Another device that Final Fantasy stays true to are complicated secrets and other elements that most casual gamers will miss. If you want to make sure you're earning everything possible in the game, you'll need to read a walkthrough because a quick play through this game will miss many of the subtle additions inserted throughout the game. Also, if you enjoy spending time discovering in-game secrets, you may consider looking for the international version because it's different than the American version and contains a few more tricks.
Speaking of walkthroughs, you might find yourself going back to the cheat sheets several times during some of the boss battles in this game. Plenty of bosses are tough as nails and the further you advance in the game, the harder they get. Eventually you'll face bosses that can kill your heroes in one hit which can make for an extremely frustrating amount of reloads. (Press L1+L2+R1+R2+Start+Select for a quick reset instead of walking back to the console.) Many creatures can be difficult but it's fun for fans who appreciate strategic gaming because the monsters have specific strengths and weaknesses and a player is only allowed to control three characters at once in a battle sequence.
With all these factors, you'd think Final Fantasy X would be another memory card hog but it's actually quite conservative with its memory usage and a standard PS2 memory card can hold 100+ save game slots. Final Fantasy X has no online options. If you'd prefer to play a FF game that takes advantage of the PS2's online adapter, look for FF XI and the new hard drive. Also, FF X tries something new in the famous series because Sony actually released a quasi-sequel of sorts. No, it's not FF XI, it's FF X-2 which basically means it's the second half of the grand tale covered in the FF X saga. Although it hasn't been received as well as FF X it's still a satisfying play for fans of the first Final Fantasy X.
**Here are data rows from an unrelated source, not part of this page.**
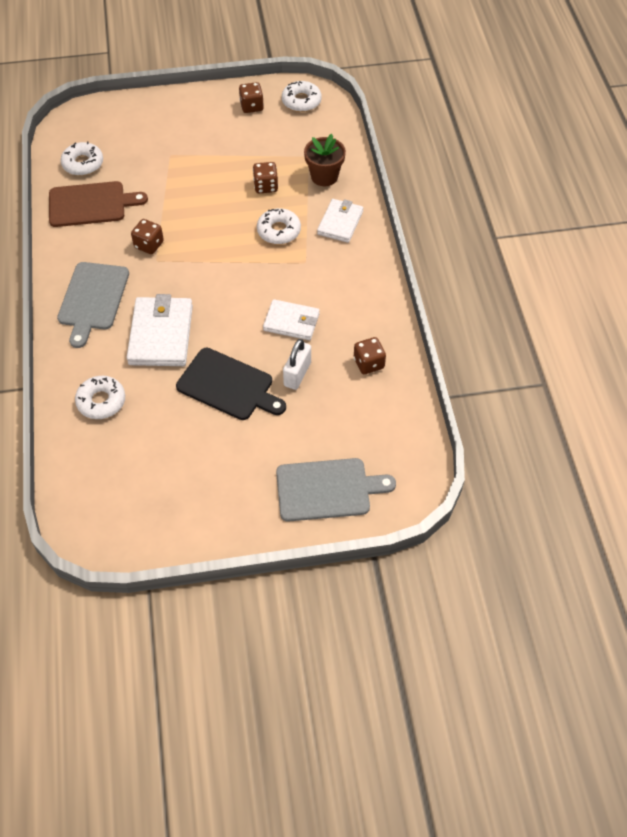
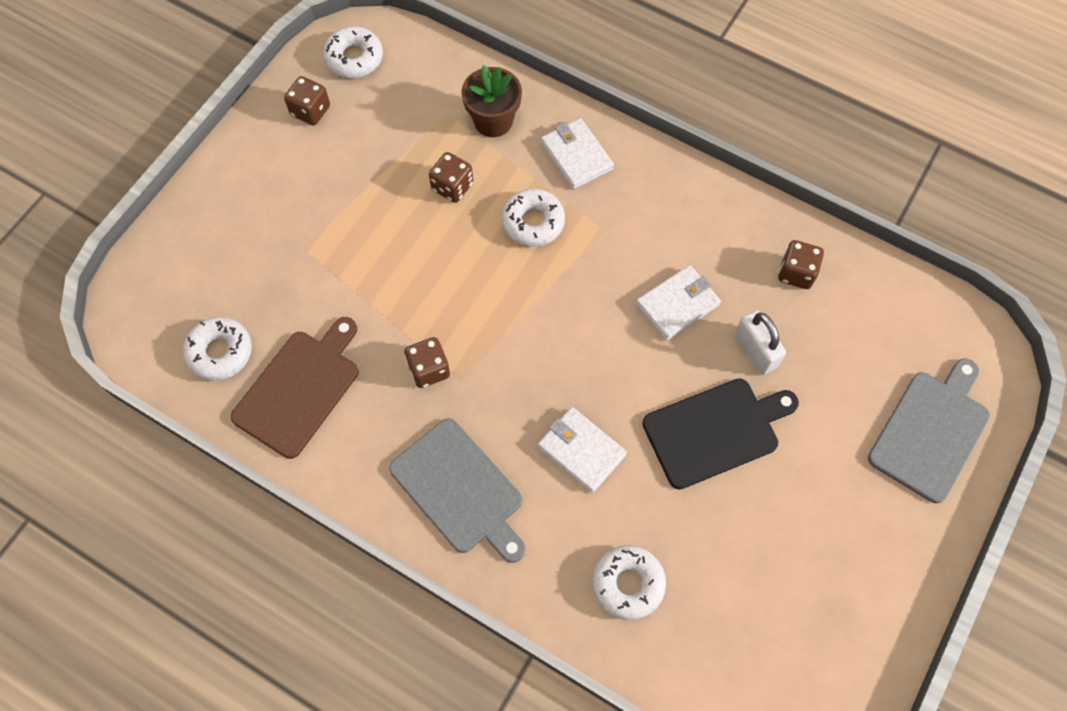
camera: 50 degrees left, 10 degrees up
(161, 335) = (581, 451): white wallet -> white wallet, size x0.64

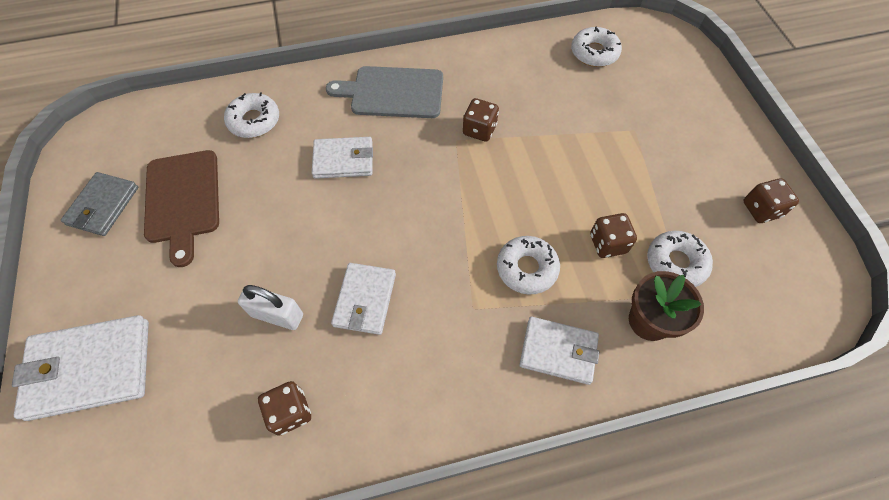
camera: 135 degrees right, 5 degrees down
(299, 389) = (532, 69): brown cutting board -> brown cutting board (183, 200)
(354, 58) = (801, 274): white donut -> white donut (675, 263)
(715, 431) = (265, 237): black cutting board -> none
(845, 604) = (103, 206): none -> grey wallet
(931, 431) = (90, 368): grey cutting board -> white wallet

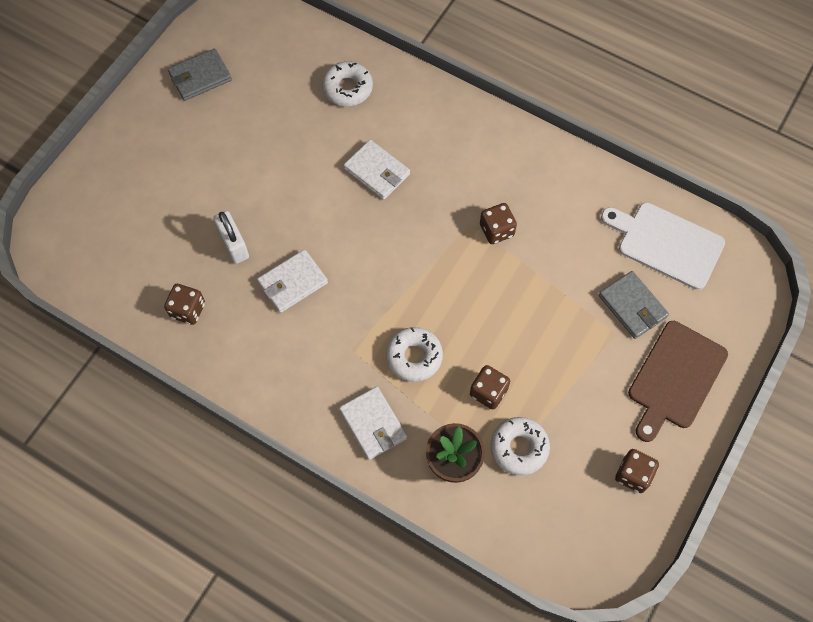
camera: 45 degrees right, 5 degrees up
(90, 368) = (110, 185): white wallet -> none
(183, 200) = (249, 113): brown cutting board -> brown cutting board (675, 378)
(393, 92) = (467, 146): grey cutting board -> none
(594, 53) = (666, 244): white donut -> white cutting board
(623, 105) = (632, 306): none -> grey wallet

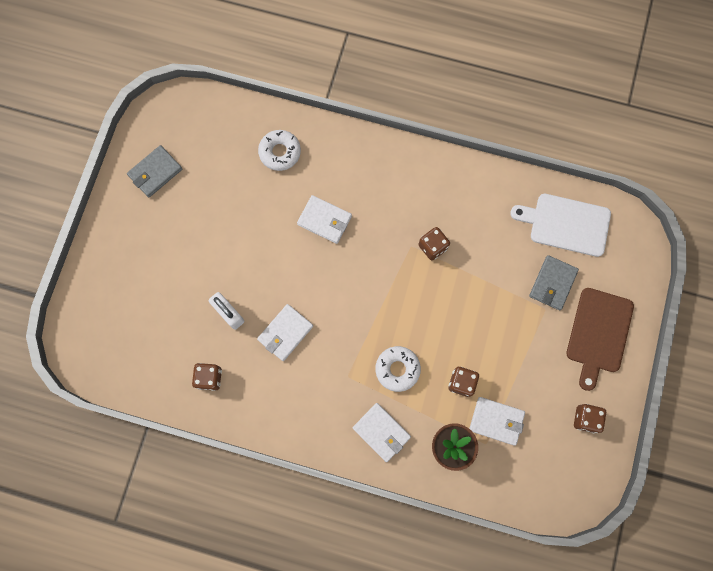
camera: 15 degrees left, 10 degrees up
(519, 448) = (496, 421): white donut -> white wallet
(632, 306) = (552, 283): grey wallet -> grey wallet turned 75 degrees clockwise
If you've never played an RPG on the PlayStation 2, Final Fantasy X is as good a place to start as any. Because of the PS2 and Final Fantasy's popularity, it's easy to find a copy of FF X at the Game Trading Zone. The game is also now sold in the PS2's reduced price "Greatest Hits" line of games. Through either buying or trading, you won't spend a lot of money, and you'll get a game which will last you for several weeks.